Nucleic Acids: Composition and Nucleotide Structure

Nucleic acids, specifically deoxyribonucleic acid ($DNA$) and ribonucleic acid ($RNA$), are biological polymers responsible for the conservation, replication, and transcription of genetic information. These polymers are often associated with proteins, forming complexes known as nucleoproteins. Just as proteins are polymers of $L\text{-amino acids}$ and polysaccharides are polymers of $D\text{-glucose}$, nucleic acids are polymers composed of monomeric units called nucleotides.

The complete hydrolysis of a single nucleotide yields three distinct components: a nitrogenous base, an aldopentose sugar, and a phosphate group. In $RNA$, the sugar is $D\text{-ribose}$, whereas in $DNA$, the sugar is $D\text{-2-deoxyribose}$. These sugars are always present in their furanose form and specifically as the $\beta$ anomer. Within the structure of a nucleotide, the nitrogenous base attaches to the $C\text{-1}'$ of the sugar via one of the nitrogen atoms in the imidazole nucleus (for purines) or the pyrimidine ring (for pyrimidines). The phosphate group attaches to the $C\text{-5}'$ of the sugar. It is important to note that the phosphate group is completely ionized at a physiological $pH = 7$.

Primary and Secondary Structures of DNA

The primary structure of a nucleic acid is defined by the sequence of nucleotides linked together by ester bridges. These phosphodiester bonds form between the phosphate group at the $C\text{-5}'$ position of one nucleotide and the hydroxyl ($OH$) group at the $C\text{-3}'$ position of the sugar in the subsequent nucleotide.

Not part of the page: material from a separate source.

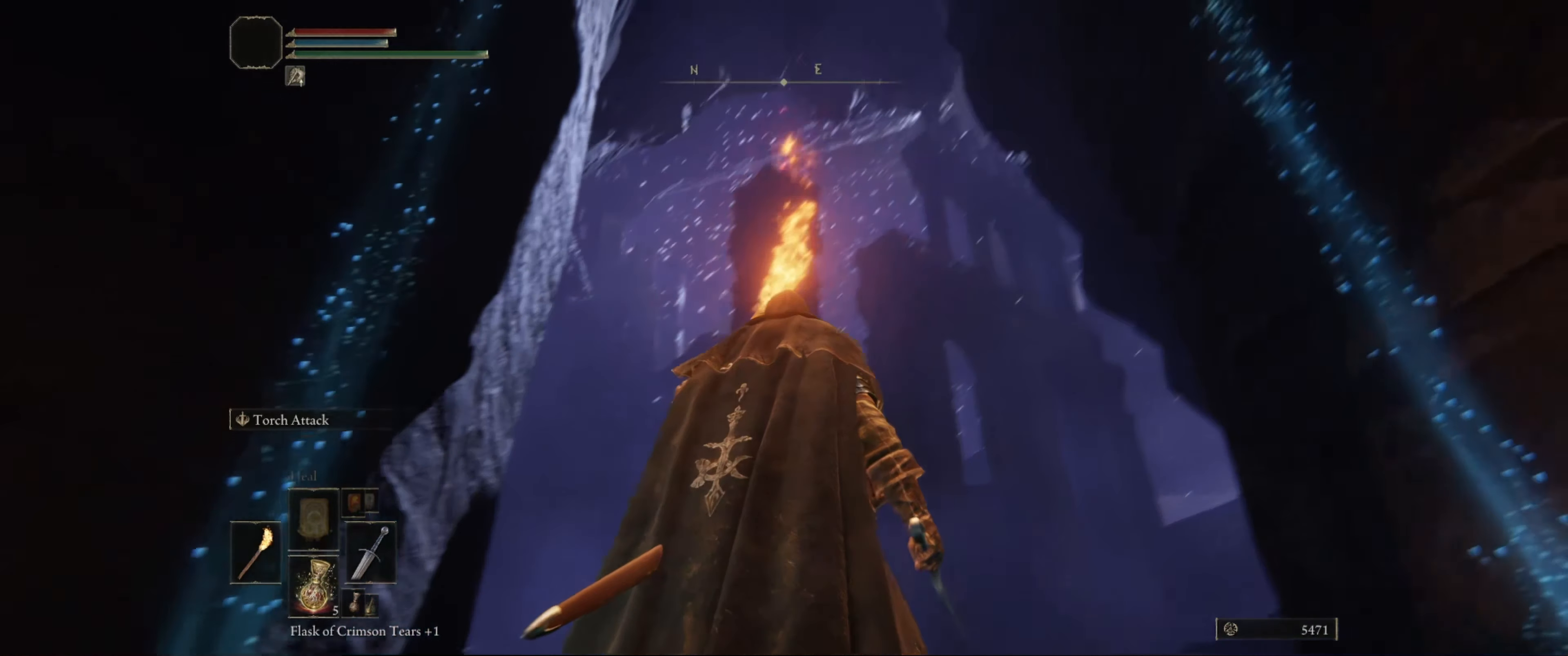
{"buttons": ["L1"], "left_stick": "center", "right_stick": "center", "events": [[150, "right_stick", "center"]]}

In 1953, Watson and Crick proposed the classical double helix theory for the secondary structure of $DNA$. According to this model, $DNA$ consists of two complementary strands that run in opposite directions (antiparallel) and wrap around each other. The double helix is stabilized by hydrogen bonds ($H\text{-bonds}$) formed between complementary pairs of bases on the internal side of the helix. Each pair consists of one purine and one pyrimidine. Specifically, adenine ($A$) always pairs with thymine ($T$) via two hydrogen bonds, while cytosine ($C$) pairs with guanine ($G$) via three hydrogen bonds.